Stott – faith and waiting

“Be thou there until I bring thee word.”

I came across this sentence in the biography of John Stott. It was in a letter he wrote to someone about his experience of becoming Rector of All Souls Langham Place. I did not recognise the sentence at all – partly because it is the King James translation. It is actually a phrase from Matthew 2:13:

“And when they were departed, behold, the angel of the Lord appeareth to Joseph in a dream, saying, Arise, and take the young child and his mother, and flee into Egypt, and be thou there until I bring thee word: for Herod will seek the young child to destroy him.”

The ESV has: ‘and remain there until I tell you’.
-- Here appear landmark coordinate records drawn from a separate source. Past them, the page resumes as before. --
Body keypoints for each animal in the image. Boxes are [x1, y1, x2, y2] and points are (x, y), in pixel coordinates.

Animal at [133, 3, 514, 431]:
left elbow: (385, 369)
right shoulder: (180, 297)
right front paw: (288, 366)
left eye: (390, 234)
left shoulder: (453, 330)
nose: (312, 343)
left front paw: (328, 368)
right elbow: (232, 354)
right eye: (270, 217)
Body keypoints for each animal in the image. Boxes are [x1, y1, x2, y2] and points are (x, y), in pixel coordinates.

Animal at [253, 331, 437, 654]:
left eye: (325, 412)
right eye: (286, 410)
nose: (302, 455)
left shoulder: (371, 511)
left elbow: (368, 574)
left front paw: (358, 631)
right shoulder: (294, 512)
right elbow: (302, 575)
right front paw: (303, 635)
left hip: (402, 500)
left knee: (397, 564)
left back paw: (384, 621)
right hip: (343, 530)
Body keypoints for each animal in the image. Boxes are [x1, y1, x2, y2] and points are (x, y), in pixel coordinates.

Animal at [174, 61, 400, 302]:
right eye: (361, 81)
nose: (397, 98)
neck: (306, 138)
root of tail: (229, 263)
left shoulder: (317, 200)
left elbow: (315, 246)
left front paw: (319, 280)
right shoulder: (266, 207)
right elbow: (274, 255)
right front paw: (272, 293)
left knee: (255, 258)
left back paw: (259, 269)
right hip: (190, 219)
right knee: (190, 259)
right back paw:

It struck me how Stott had picked up on this snippet and applied it to his own situation as he ‘waited on the Lord’. The letter provides insight into Stott’s early walk of faith.
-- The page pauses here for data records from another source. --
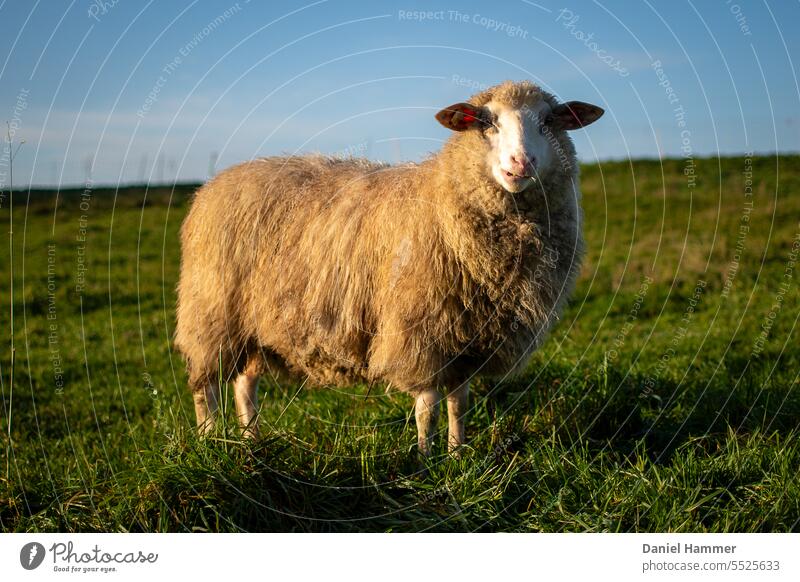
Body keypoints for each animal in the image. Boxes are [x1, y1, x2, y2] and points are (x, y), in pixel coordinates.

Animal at [175, 80, 600, 458]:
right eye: (486, 122)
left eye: (548, 122)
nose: (521, 163)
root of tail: (214, 185)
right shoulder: (420, 330)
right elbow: (427, 407)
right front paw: (426, 460)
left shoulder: (465, 340)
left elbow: (459, 404)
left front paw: (458, 454)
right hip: (211, 310)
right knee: (205, 387)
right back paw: (210, 443)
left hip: (252, 323)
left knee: (244, 384)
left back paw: (251, 441)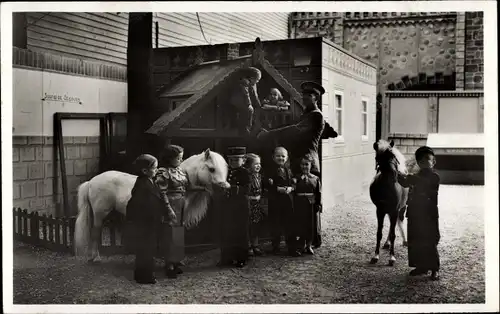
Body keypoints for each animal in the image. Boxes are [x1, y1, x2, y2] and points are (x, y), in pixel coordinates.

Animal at [73, 148, 229, 262]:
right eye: (212, 169)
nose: (225, 187)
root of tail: (91, 181)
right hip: (100, 214)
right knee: (95, 233)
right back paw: (96, 257)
Here is what Stott wrote in that letter:

“I never dared pray for this. I kept praying that His will might be done, and I kept disbelieving that I might be His will! Often I humbled myself before Him and assured Him I had no personal ambitious wish for the post, and would not be personally disappointed if He passed me by in favour of someone else. But I did earnestly ask that our beloved church might be spared the ordeal of a false apostle. Then came His answer. Emotions of all kinds overwhelmed me. I was honoured and humbled, reassured and frightened, grateful and fearful. Looking back, I can only conclude that the long periods of uncertainty and perplexity through which I passed were allowed for this purpose. I was constantly restrained from leaving…I wondered why He kept me so long in doubt. In my short Christian experience I had grown accustomed to His gracious clarity of guidance. But now I was in darkness! Yet I held on in blind, and sometimes impatient and wavering faith, obeying His ‘Be thou there until I bring thee word’. Then the light broke…Again and again in these last days ‘My grace is sufficient for thee’ have been ringing in my ears. Were it not for this, and for the lovely letters I’ve received I think I should be overwhelmed by the responsibility: as it is, I’m wonderfully at peace. But I do need your prayers. I know you will give them to me…Deliverance from pride in success, and from depression in setback; patience and love, wisdom and vision, humility and moral courage. These and many other graces do I need…”

(John Stott – The Making of a Global Leader, Vol 1, Dudley-Smith, p 250.)